Menurut Didik, sebaiknya Presiden tidak perlu menanggapi usul tersebut karena dapat mengganggu tatanan perbankan yang sudah dibangun pascareformasi. Dia menjelaskan, sektor perbankan telah menjalani restrukturisasi yang berat pascakrisis 1998 hingga akhirnya mampu bertransformasi lebih kuat. Narasi pengambilalihan yang berkembang dinilainya justru bisa merusak sistem yang selama ini sudah berjalan baik.

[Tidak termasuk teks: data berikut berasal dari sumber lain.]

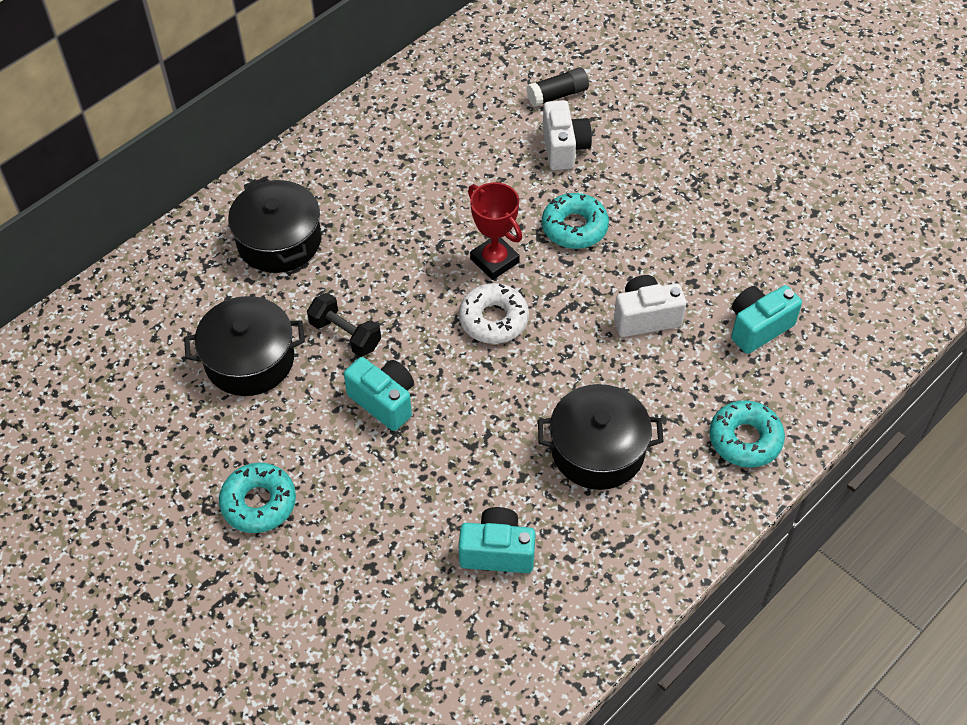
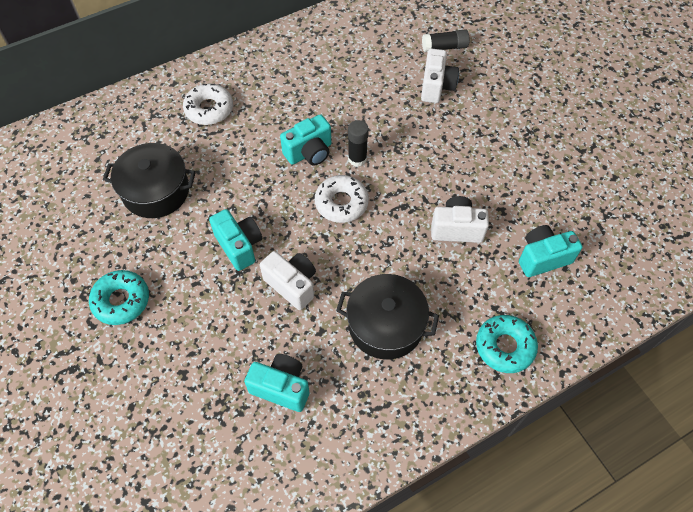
camera: 15 degrees right, 5 degrees up
black pot [228,177,321,273] -> white donut [183,83,233,125]
black dumbbell [307,293,381,357] -> none
red trophy [468,182,522,280] -> black glue stick [348,120,369,167]
turquoise donut [542,193,609,249] -> none
none -> white camera [260,251,316,310]
none -> turquoise camera [280,114,331,166]

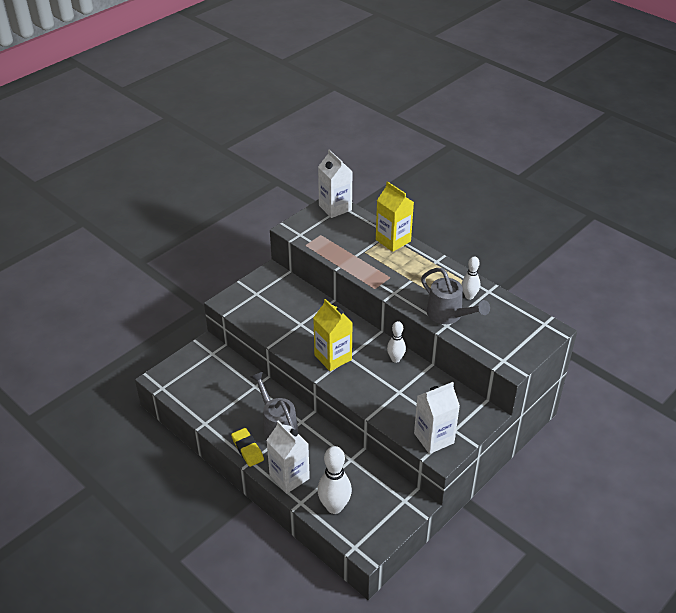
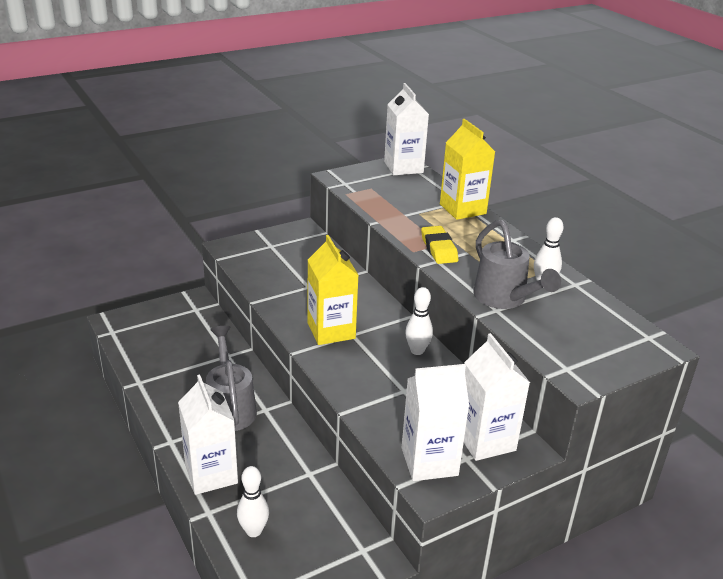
camera: 15 degrees right, 10 degrees down
yellow eraser [231,428,264,467] -> yellow eraser moved to [421,226,458,264]
white bowling pin [318,446,352,514] -> white bowling pin [237,466,269,537], size x0.60
none -> white carton [464,333,530,461]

1. Perbankan Indonesia sudah tangguh hadapi krisis

Didik mengingatkan, pada saat krisis 1998, nilai tukar sempat menghancurkan perbankan yang saat itu sangat rapuh. Namun krisis tersebut menjadi momentum perbaikan melalui restrukturisasi dan pembenahan kelembagaan.

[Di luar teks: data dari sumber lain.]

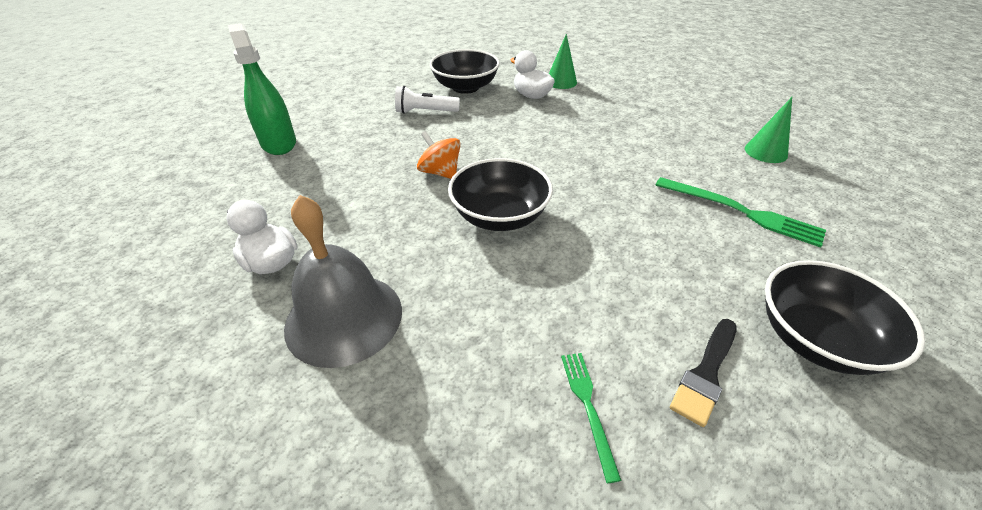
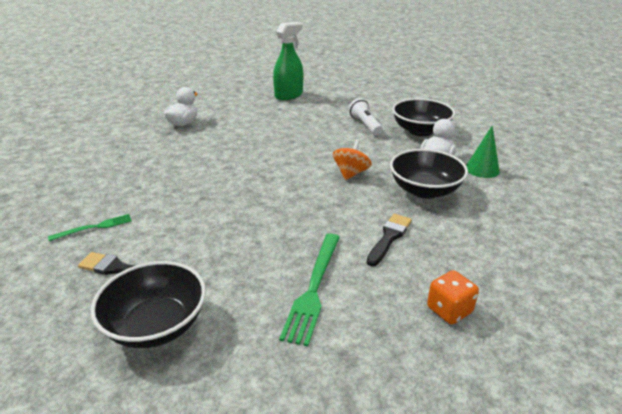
camera: 70 degrees right, 10 degrees down
grey bell [284,195,402,368] -> none
orange spinning top [417,131,461,179] -> orange spinning top moved to [333,139,372,180]
black bowl [448,158,553,231] -> black bowl moved to [390,149,468,199]
green cone [745,97,792,163] -> orange dice [427,270,479,324]
none -> black brush [367,214,412,266]

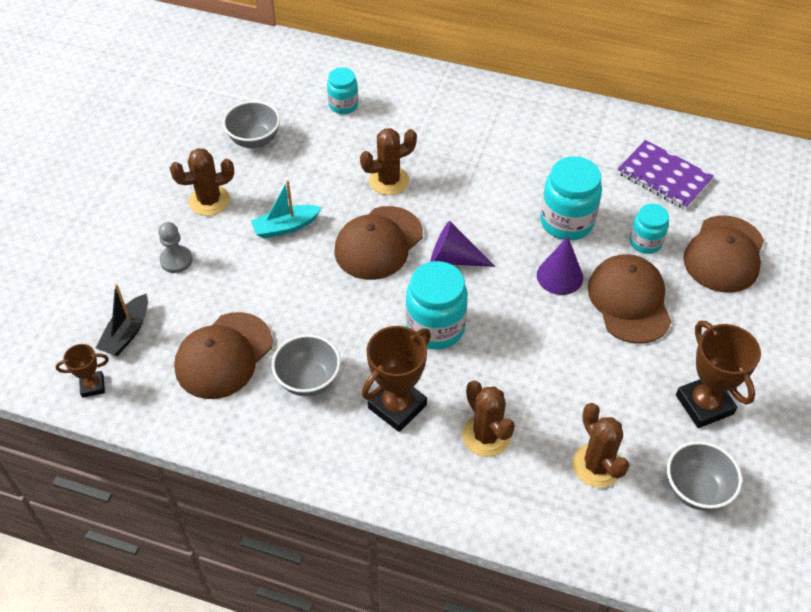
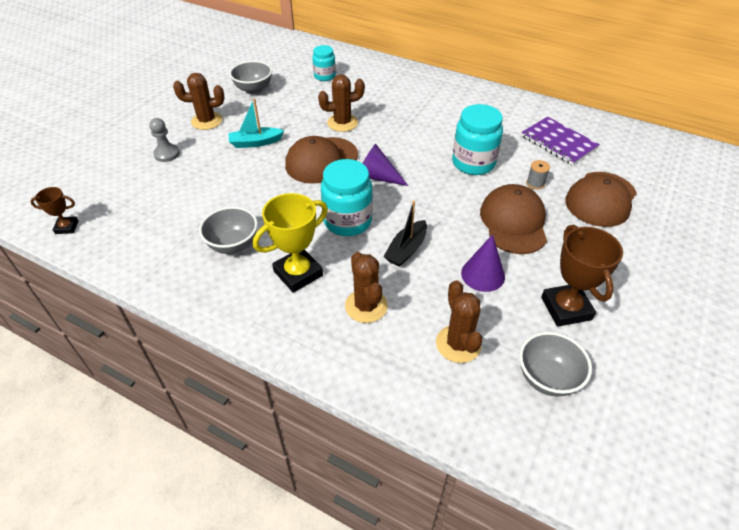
camera: 10 degrees right, 5 degrees down
black boat [96,284,148,356] -> black boat moved to [383,201,427,267]
brown cap [174,312,273,399] -> none
brown trophy [362,326,431,432] -> yellow trophy [253,193,328,293]
purple cone [537,236,583,295] -> purple cone moved to [461,234,505,292]
turquoise jar [630,204,669,254] -> grey spool [526,160,550,190]

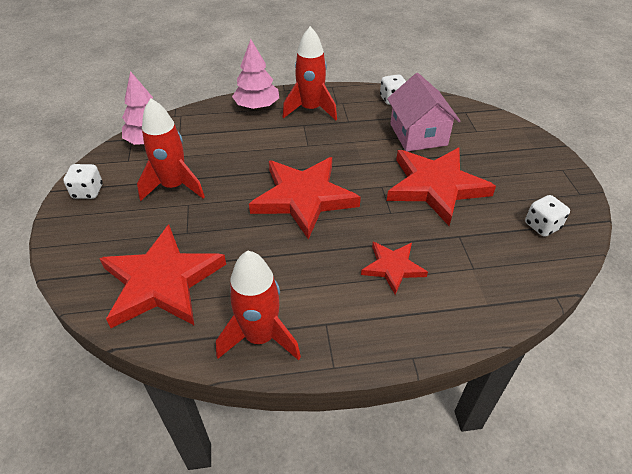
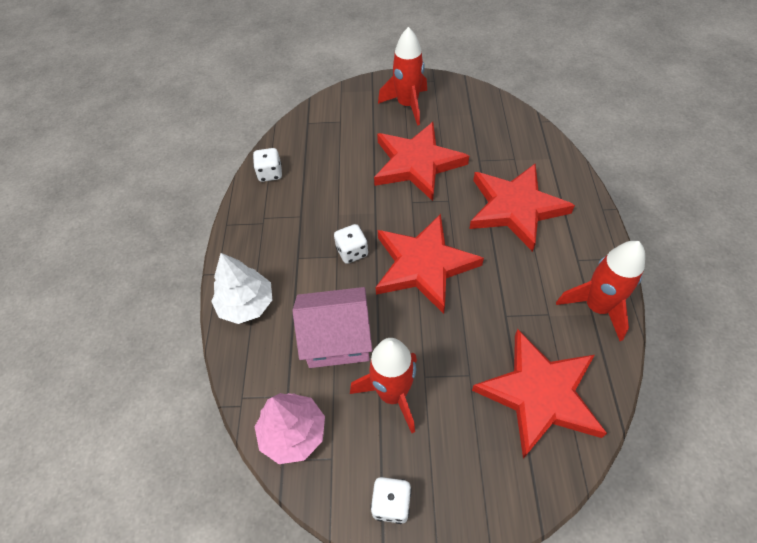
camera: 80 degrees left, 10 degrees up
pink tree [232,39,279,109] -> white tree [211,253,272,324]
red rocket [283,26,337,120] -> red rocket moved to [378,27,427,126]
red star [361,242,428,295] -> red star [469,164,575,252], size x1.88
pink house [387,73,460,151] -> pink house moved to [293,287,372,368]
white dice [525,195,570,237] -> white dice moved to [334,224,368,264]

Dia menyebut kekuatan perbankan Indonesia terlihat kembali saat krisis global 2008 yang meluluhlantakkan pasar modal, serta pada masa pandemik COVID-19 pada 2019. Menurutnya, meskipun rasio kredit bermasalah sempat meningkat dua kali lipat selama pandemik, industri perbankan tetap mampu bertahan dan kembali normal begitu situasi mereda.

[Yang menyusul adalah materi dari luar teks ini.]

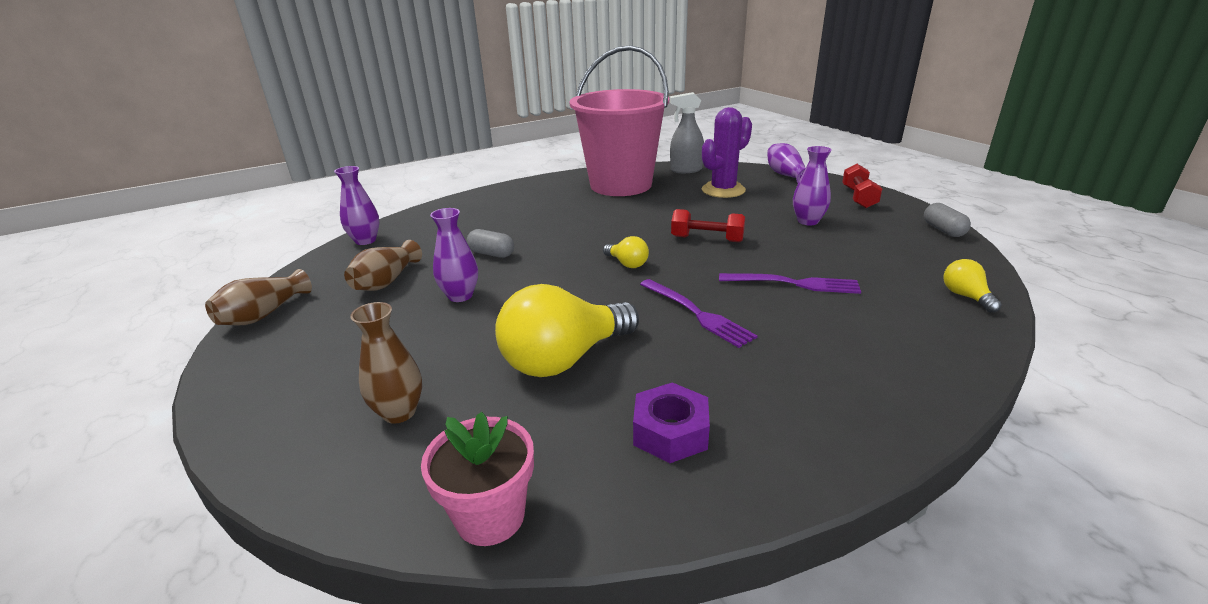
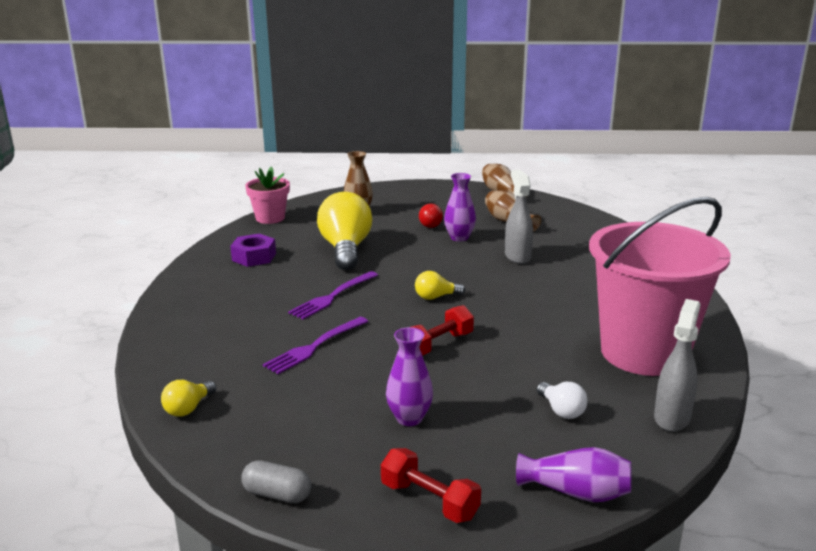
camera: 120 degrees right, 5 degrees down
purple vase [334,166,379,245] -> none
grey capsule [467,229,514,258] -> grey spray bottle [505,170,533,264]
purple fork [640,279,757,348] -> purple fork turned 45 degrees counterclockwise [288,271,378,319]
purple cactus [702,107,752,198] -> white light bulb [537,382,588,419]
yellow light bulb [944,259,1002,313] -> yellow light bulb turned 105 degrees clockwise [161,380,216,417]
none -> red light bulb [419,204,443,228]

Di tengah catatan itu, Didik menyayangkan munculnya ide yang ia sebut tidak wajar untuk mengambil alih bank swasta seperti BCA. Dia menilai langkah tersebut akan meruntuhkan kepercayaan pasar.
"Jika ini dilakukan, maka kepercayaan pasar akan runtuh. Bank tidak akan dipercaya dan tidak bakal ada yang menyarankan investasi di BCA lagi. Saham BCA dipercaya publik karena pengelolaannya baik dan mutlak harus transparan karena merupakan bank publik," paparnya.
2. Perbankan jadi pilar ekonomi nasional

Didik menegaskan, kinerja BCA maupun bank-bank BUMN harus dipandang sebagai pencapaian penting dalam perekonomian. Dia menyebut kontribusi mereka sangat besar, mulai dari penyaluran kredit, mendorong dunia usaha, hingga pembayaran pajak yang nilainya signifikan.
"Bank BCA (termasuk Bank Himbara) telah menjadi pilar perekonomian dan semestinya jangan diganggu," ucapnya.
Ide pengambilalihan paksa saham BCA tanpa alasan yang jelas, menurutnya, dapat dikategorikan sebagai tindakan anarkis dalam kebijakan politik. Karena datang dari partai politik, wacana tersebut bisa menjadi alarm bahaya bagi iklim usaha dan ekosistem perekonomian nasional.
3. Danantara disebut tidak ada rencana akuisisi BCA

Didik menyebut, ada pernyataan tegas yang menepis narasi tersebut, merujuk penjelasan CEO Danantara, Rosan Perkasa Roeslani yang menyatakan tidak ada rencana dari Danantara maupun pemerintah untuk mengambil paksa 51 persen saham BCA.
"Rosan membantah rumor tersebut dan menegaskan kembali Danantara tidak memiliki rencana untuk mengakuisisi saham mayoritas BCA," ujarnya.
Dia menambahkan, negara seharusnya berfokus menjaga iklim usaha yang sehat serta mendorong pertumbuhan ekonomi, bukan justru masuk secara tidak tepat dan merusak sistem yang sudah ada.